OPINION — A few weeks ago, many in St. George said goodbye as a local legend and friend, Berniece Godfrey, passed away. I don’t remember the exact time I first met Berniece 20 years ago, but I’m pretty sure she looked me squarely in the eyes and said something like, “What are you doing to make this community a better place?” The Berniece Paxton Godfrey I knew lived to do just that and was a catalyst for those around her to step up and do the same. We loved her for it and miss her greatly.
Have you ever needed chemotherapy? Has someone you loved needed hospice care? Have you ever had a reason to visit Intermountain St. George Regional Hospital or one of the hospital’s Jubilee Homes? Has someone you know benefited from a scholarship to Utah Tech or attended Utah State University? Are you an American Veteran or member of Rotary? The list goes on and on.
If you answered “yes” to any of the above, you’re one of the thousands who owe a debt of gratitude to Berniece.
She began her life of volunteerism and philanthropy at age 13 when she collected funds for the first-ever March of Dimes campaign in association with Primary Children’s Hospital. Nearly three quarters of a century later, the fruits of her volunteerism and philanthropy span the state. In addition to three decades of service as a trustee for the governing boards of both St. George Regional Hospital and its foundation, she also served as a trustee at Cottonwood Hospital.
Berniece loved youth, taught and rescued many young men and women who were in difficult circumstances throughout her life, and provided significant support for Utah State University and Dixie State University (now Utah Tech). Her countless contributions in time and treasure include those to many nonprofit endeavors from American Veterans to the Salvation Army, Rotary, Dixie Care and Share, the Dove House and The Children’s Justice Center.
She and her late husband William (Bill) made the lead gift to help launch the building of the first Jubilee Home in St.
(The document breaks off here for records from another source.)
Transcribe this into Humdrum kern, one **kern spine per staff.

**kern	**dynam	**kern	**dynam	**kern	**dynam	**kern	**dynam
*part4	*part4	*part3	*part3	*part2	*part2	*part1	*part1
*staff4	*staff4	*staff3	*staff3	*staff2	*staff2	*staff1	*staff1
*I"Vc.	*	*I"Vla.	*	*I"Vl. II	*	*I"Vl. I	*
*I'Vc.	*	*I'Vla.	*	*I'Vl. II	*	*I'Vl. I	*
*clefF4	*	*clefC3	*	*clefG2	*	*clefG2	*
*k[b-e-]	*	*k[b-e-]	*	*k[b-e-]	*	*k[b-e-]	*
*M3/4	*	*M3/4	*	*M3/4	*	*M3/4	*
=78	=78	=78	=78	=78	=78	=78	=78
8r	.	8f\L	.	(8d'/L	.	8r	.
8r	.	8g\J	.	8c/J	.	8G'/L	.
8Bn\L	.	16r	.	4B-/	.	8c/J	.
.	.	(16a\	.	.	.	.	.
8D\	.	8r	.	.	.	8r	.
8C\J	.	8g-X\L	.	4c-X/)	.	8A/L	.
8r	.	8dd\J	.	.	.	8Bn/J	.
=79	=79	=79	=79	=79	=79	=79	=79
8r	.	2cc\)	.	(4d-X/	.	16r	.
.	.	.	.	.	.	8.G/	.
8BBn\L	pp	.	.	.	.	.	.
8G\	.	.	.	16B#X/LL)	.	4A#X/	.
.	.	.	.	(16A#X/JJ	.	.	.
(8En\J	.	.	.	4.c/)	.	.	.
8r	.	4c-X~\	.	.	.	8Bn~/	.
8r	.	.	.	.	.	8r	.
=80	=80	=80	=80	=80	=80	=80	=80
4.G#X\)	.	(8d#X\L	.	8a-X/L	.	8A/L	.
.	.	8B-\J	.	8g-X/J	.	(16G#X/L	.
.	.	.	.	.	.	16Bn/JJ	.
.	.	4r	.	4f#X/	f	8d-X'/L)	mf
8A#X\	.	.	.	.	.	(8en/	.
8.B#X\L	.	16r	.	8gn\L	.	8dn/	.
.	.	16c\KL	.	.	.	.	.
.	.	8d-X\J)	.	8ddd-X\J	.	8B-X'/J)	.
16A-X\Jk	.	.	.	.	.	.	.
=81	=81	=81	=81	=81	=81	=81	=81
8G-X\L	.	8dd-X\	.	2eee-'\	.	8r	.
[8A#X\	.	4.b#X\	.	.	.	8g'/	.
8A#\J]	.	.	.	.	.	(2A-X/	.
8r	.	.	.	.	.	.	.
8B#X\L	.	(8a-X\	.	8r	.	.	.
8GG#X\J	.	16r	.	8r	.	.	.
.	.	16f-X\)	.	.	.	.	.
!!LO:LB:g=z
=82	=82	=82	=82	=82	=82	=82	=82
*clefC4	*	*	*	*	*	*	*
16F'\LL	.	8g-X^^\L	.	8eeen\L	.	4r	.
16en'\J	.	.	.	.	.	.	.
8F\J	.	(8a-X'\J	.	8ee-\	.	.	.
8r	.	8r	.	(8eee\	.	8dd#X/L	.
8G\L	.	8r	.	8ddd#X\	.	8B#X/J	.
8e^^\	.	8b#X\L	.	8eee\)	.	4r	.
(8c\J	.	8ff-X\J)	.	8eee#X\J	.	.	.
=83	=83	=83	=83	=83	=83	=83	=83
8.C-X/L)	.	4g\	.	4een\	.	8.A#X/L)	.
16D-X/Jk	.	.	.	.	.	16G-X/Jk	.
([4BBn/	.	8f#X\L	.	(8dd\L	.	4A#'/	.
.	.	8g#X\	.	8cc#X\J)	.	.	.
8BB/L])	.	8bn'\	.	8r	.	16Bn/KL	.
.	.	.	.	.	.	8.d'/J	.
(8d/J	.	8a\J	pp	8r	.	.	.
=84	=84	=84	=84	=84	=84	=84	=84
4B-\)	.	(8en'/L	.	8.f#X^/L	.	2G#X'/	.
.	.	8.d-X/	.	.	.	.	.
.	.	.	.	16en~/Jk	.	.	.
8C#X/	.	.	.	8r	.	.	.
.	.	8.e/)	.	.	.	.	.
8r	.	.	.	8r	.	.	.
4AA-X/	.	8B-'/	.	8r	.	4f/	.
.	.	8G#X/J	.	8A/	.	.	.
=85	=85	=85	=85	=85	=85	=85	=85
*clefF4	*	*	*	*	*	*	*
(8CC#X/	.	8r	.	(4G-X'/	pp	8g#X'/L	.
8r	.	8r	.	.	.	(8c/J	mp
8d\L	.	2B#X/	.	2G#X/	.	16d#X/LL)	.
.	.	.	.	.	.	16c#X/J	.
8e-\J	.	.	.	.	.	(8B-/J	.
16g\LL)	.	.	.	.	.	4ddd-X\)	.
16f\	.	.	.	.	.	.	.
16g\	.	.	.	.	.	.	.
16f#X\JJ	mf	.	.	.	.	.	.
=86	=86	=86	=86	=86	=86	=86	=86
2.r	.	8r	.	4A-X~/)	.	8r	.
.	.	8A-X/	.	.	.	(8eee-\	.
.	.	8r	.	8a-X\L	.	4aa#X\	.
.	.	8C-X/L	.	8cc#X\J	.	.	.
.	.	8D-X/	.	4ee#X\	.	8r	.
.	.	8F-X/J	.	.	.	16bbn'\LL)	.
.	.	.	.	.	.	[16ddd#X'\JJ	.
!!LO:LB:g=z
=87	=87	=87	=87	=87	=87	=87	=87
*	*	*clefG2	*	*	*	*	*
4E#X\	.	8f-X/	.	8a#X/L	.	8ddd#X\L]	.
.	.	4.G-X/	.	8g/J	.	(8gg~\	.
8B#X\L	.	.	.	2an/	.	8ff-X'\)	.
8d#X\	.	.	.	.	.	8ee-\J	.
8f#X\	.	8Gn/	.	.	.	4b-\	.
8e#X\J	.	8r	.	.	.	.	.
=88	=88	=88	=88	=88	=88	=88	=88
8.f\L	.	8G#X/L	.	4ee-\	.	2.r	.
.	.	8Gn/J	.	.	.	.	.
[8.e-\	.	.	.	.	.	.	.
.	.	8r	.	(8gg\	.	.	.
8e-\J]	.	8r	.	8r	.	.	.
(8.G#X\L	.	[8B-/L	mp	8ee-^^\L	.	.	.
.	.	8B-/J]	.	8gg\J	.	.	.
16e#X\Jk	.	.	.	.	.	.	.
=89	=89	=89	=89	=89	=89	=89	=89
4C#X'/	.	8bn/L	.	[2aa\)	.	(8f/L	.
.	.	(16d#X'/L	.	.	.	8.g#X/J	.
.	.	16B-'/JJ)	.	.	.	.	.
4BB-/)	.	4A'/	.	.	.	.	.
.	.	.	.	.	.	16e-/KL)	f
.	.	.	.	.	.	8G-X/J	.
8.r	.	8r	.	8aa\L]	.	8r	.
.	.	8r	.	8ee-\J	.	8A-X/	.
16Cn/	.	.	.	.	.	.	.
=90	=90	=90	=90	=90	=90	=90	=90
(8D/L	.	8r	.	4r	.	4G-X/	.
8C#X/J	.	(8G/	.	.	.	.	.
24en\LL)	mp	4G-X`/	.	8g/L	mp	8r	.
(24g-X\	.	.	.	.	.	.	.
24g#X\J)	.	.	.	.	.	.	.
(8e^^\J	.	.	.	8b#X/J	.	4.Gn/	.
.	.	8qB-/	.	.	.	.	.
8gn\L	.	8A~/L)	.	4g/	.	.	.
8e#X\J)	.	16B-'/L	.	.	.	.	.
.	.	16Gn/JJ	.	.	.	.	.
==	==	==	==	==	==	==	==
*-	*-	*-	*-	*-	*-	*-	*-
George, a charitable residential lodging facility for patients and families of patients receiving critical hospital care. After Bill’s passing in 1993, she established the Godfrey Endowment for the express purpose of providing ongoing support for compassionate services at Dixie Regional. Her donations reach well beyond the million dollar mark, yet more important is the role she filled influencing the profile and direction of the organizations with which she associated.
“She was never just a member, an average donor or a typical volunteer,” said Loriana De Crescenzo, the region executive director for Intermountain Foundation. “Berniece has been a driving force.”
Berniece’s gifts have not only provided financial assistance. She mentored and persuaded others to go and do likewise. Her energy and unflagging generosity created momentum and generated an increase of positive community action.
When then Dixie Regional Medical Center announced our New Hospital Campaign to raise dollars for the River Road Campus, Berniece at the front of the line, stepping forward with a leadership gift before the project was even fully defined.
I’ll never forget a favorite quote Berniece shared often:“Charity is the rent we pay for living here.” Berniece and her wonderful husband Bill paid their rent countless times over. While I believe and am glad she is once again united with him, she will be sorely missed in our hospital and community. We send our love to Ron, Randy Russ and the rest of the Godfrey family and friends. Thank you, Godfreys, for making a huge difference in health care and across our state.
Submitted by MITCH CLOWARD, Intermountain Health Desert Region President.